Problem requirements → In the entries below, start at the line that contains "phylum: Tracheophyta" and end after the line that contains "common name: Common purslane". Repeat those lines word for word, and include both of those end lines.

Given information →
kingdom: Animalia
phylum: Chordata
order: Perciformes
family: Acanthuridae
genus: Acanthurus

--

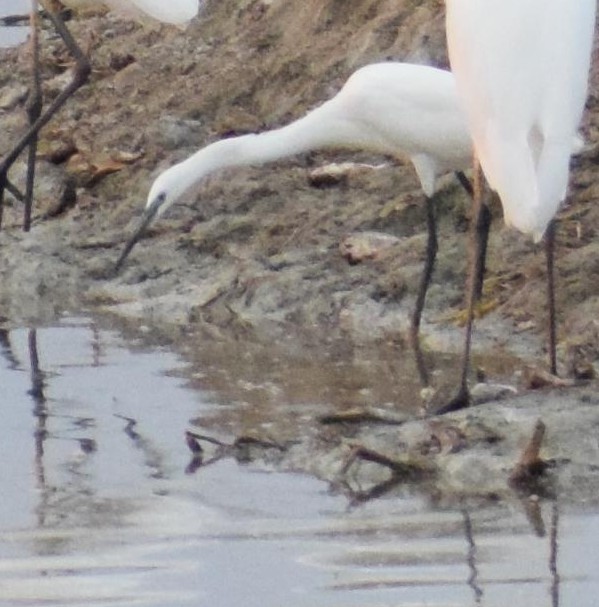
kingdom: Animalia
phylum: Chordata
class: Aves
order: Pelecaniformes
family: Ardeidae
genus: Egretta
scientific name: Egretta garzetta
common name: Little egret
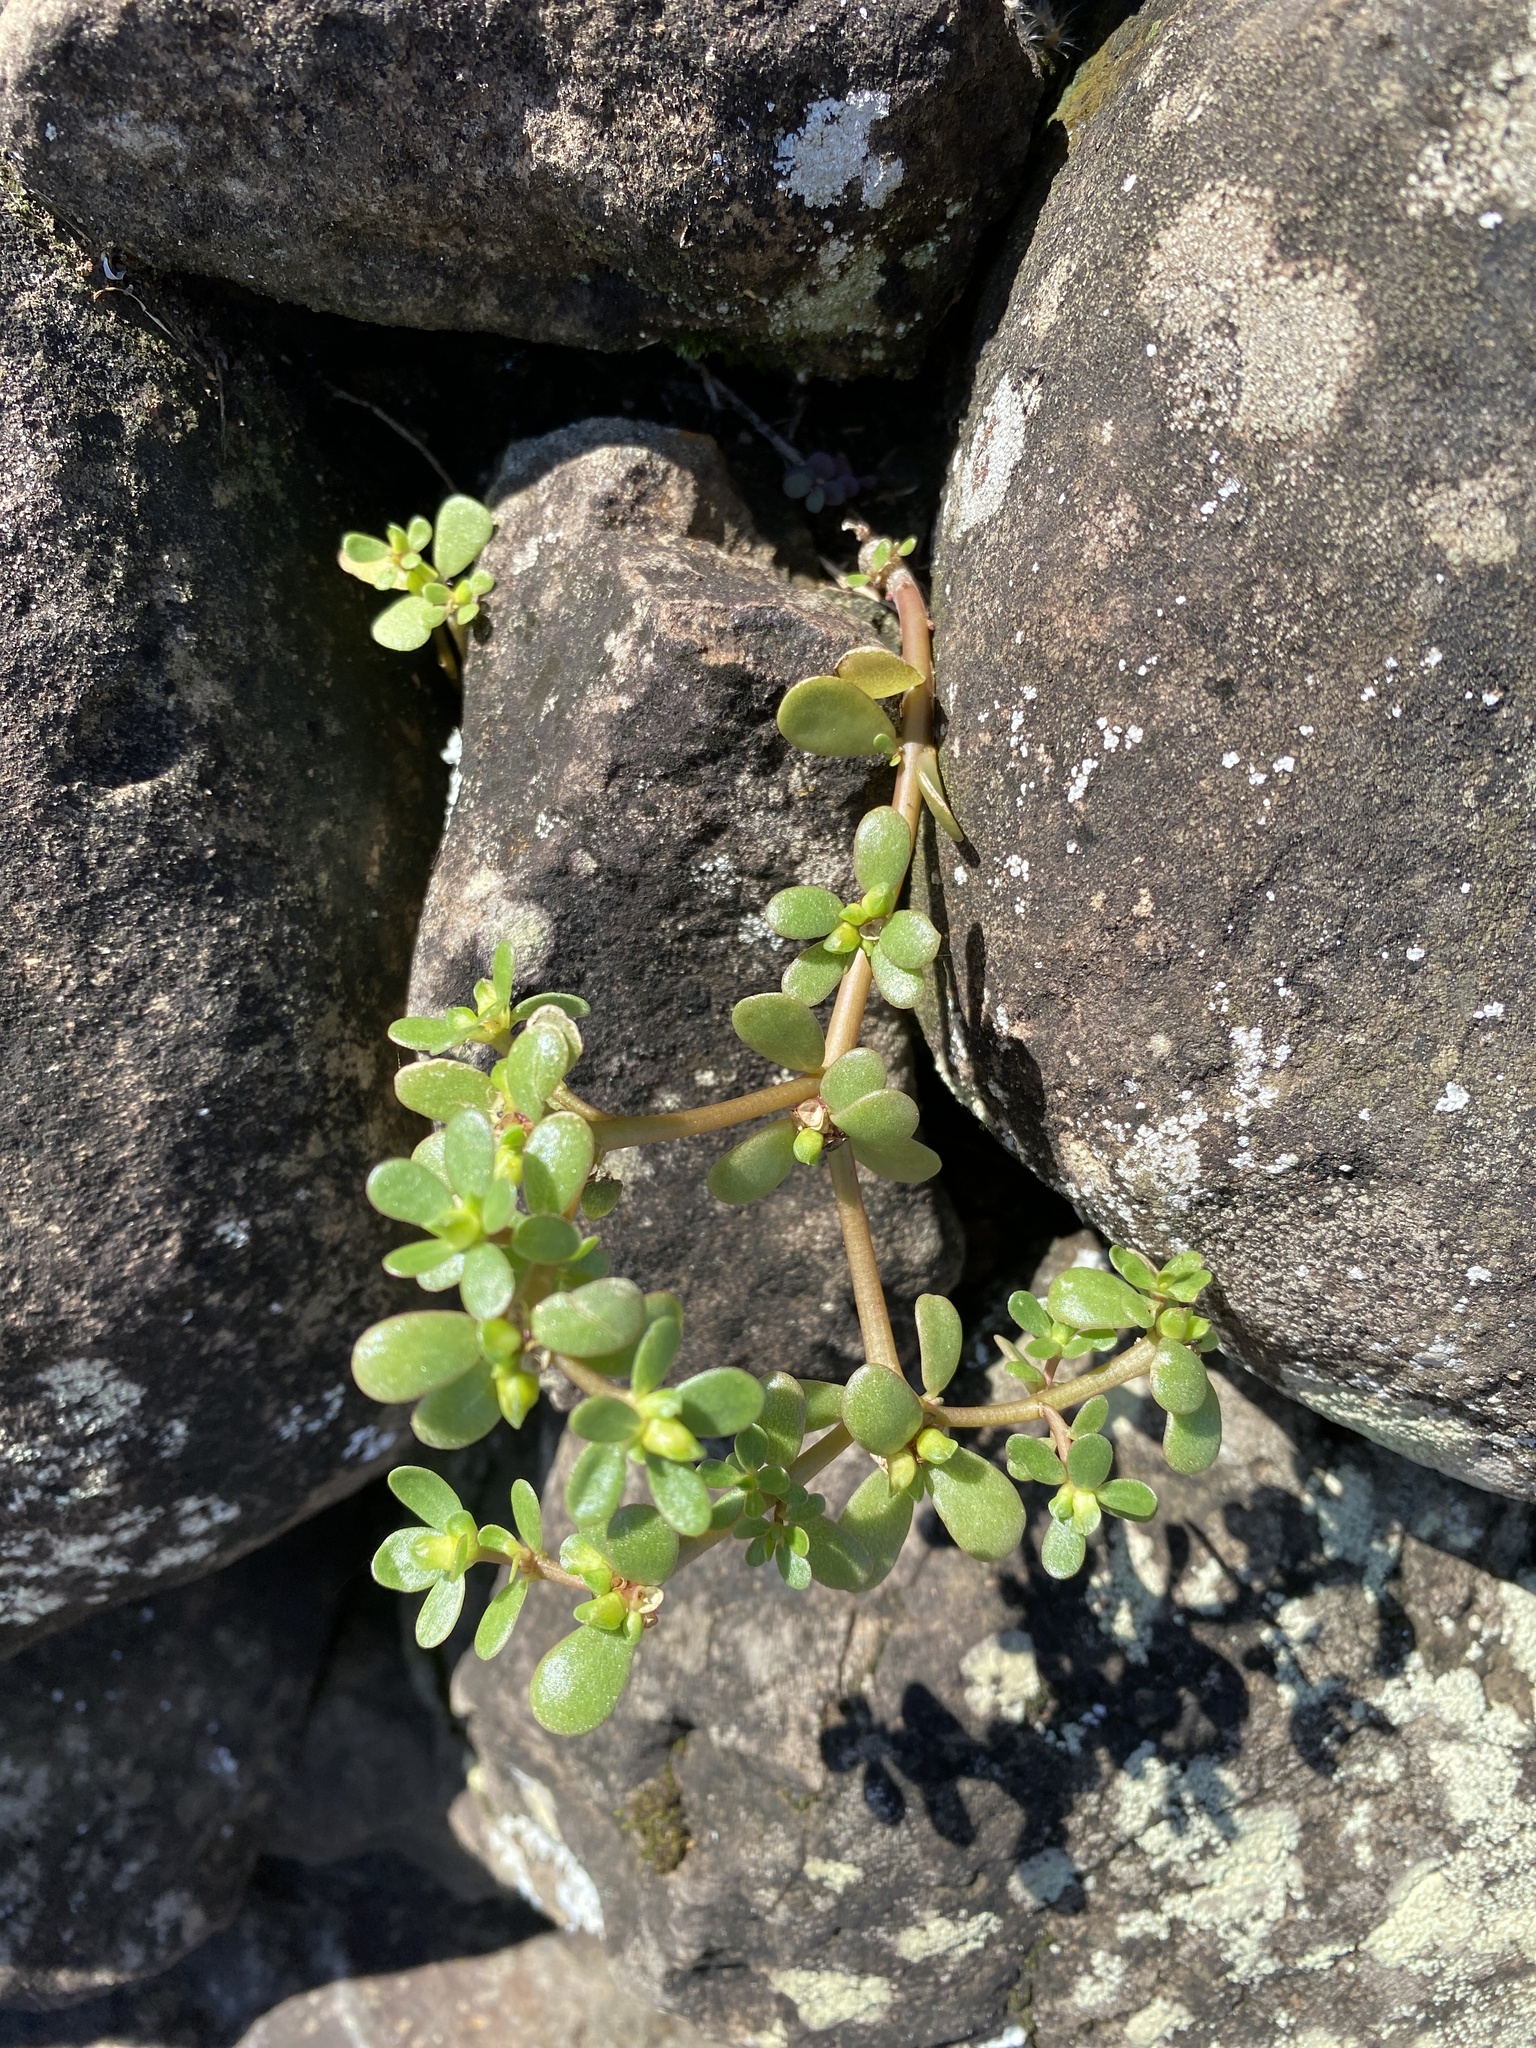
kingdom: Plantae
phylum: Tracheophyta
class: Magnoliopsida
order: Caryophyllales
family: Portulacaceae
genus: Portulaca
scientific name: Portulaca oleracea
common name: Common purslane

Answer to the problem →
phylum: Tracheophyta
class: Magnoliopsida
order: Caryophyllales
family: Portulacaceae
genus: Portulaca
scientific name: Portulaca oleracea
common name: Common purslane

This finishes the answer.